İkindi namazında, gelin almaya gidilir. Delikanlıların organize ettiği gelin alma töreninde en önde bir çocuk rengarenk kurdelelerle süslenmiş, ucuna artı işareti gibi çıtalar çakılmış, sivriltilmiş uçlarına elma, portakal ayva gibi meyveler takılmış gelin alma bayrağı arkasında bir tarafına buğday diğer tarafına ekmek konulmuş heybe ile bir başka çocuk, güvey süzdürmek için davul zurna eşliğinde sadıç evine giderler. Damat ile sağdıç takımları çekmiş serçe parmakla birbirine tutunmuş şekilde evden çıkarlar. Tüfekler atılır, içkiler içilir. Delikanlılar kol kola girmiş konakçıları da evlerinden toplamıştır. Kimileri de daire olurlar. Hep birlikte hiç bitmeyen “Uzun kavak ne uzarsın boşuna” türküsüyle cami etrafında üç defa dönülür. Sonra damadın evine varılır. Bu arada delikanlılar yere oturarak veya yatarak damdın yakınlarını yanların çağırır bahşiş isterler.
Damat ile sadıca yakınları para takar, alkışlarla damat evine bırakıldıktan sonra düğün ağasının evinin bacasına tüfeklerle ateş edilerek baca yıkılır. Damat ve sağdıç başta olmak üzere tüm akrabalar en yakın çeşmeye delikanlıların omuzunda götürülür ve belli miktarlar da bahşiş istenir. Vermeyen ahara atılır.
Deyişleme ile de bu tören sonra erer. Sonra araçlar hazırlanır. Kız evine varılır. Gelin tarafının çeşitli istekleri yerine getirilir. Bu işleri düğün ağası ile sağdıç organize eder. Damat evde bekler. Gelin konvoyu dolaşmaya çıkınca atlılar da köyün girişine konuşlanır. Konvoyu görüp ilk kaynanaya müjdeyi getirene bir tavuk verilir.
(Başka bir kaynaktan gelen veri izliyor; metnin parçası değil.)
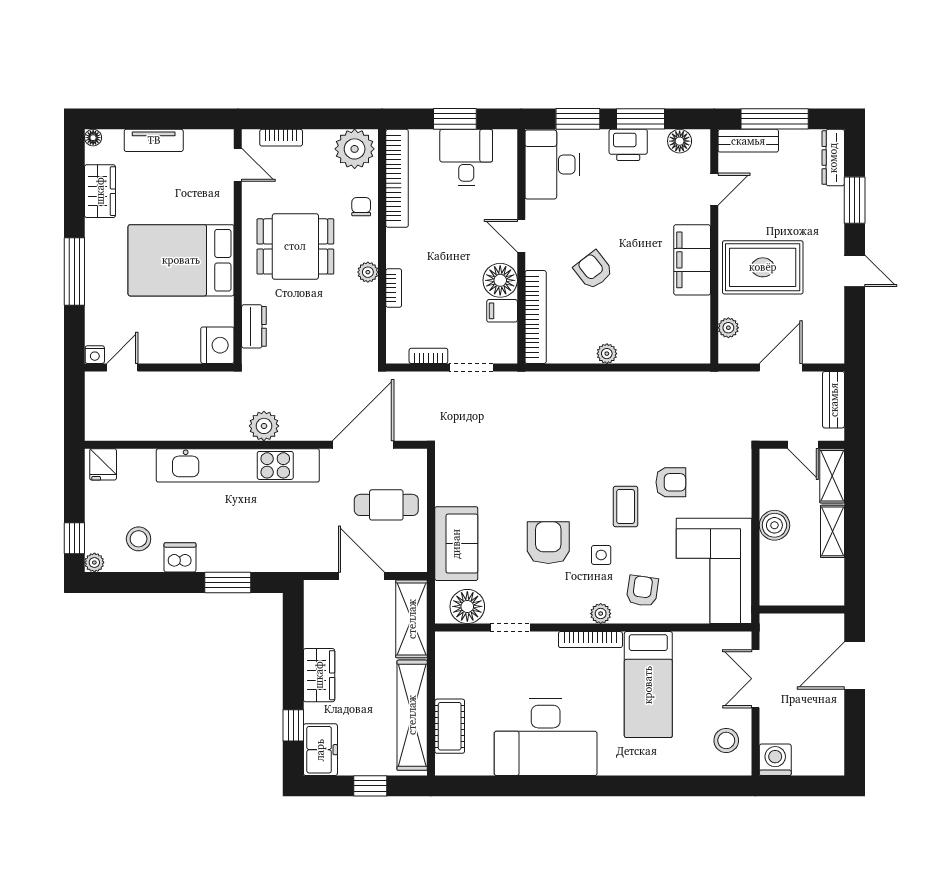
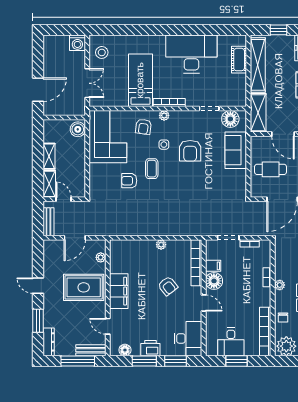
door: (714, 189) -> (108, 326), hinge flipped
boiler: (774, 525) -> (78, 129), moved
Gelin gelir. Dualar yapılır, bu sefer büyükler deyişleme atar.
Yatsı namazında erkek tarafının büyükleri toplanır. Güvey ve sağdıçla yatsı namazına gidilir ve namazdan sonra tekbirlerle damat evine gelinir. Dualar yapılır güvey salınır. Güvey salınma anında güveyi yumruklamak adettendir.
Güvey gelin odasına girmeden anasının bacağının altından geçer, yengelerin tuttuğu ipi koparır. Ocak başındaki bardağı teperek suyu yere döker, birlikte haşlanmış tavuk yenir. Namaz kılınır. Damat gelini konuşturduğu anda kapıda bekleyen sağdıç elindeki tüfekle havaya ateş eder.
Pazartesi günü sabah erkenden davul zurna ile gelin kaldırılır. Gelin sağdıç veya yengelerle köyü dolaşarak el öper. Sonra eve gelir. Gelin oynatma töreni başlar.
15 gün sonra da kız tarafı gelinle damadı ve oğlan tarafını ana evine çağırır.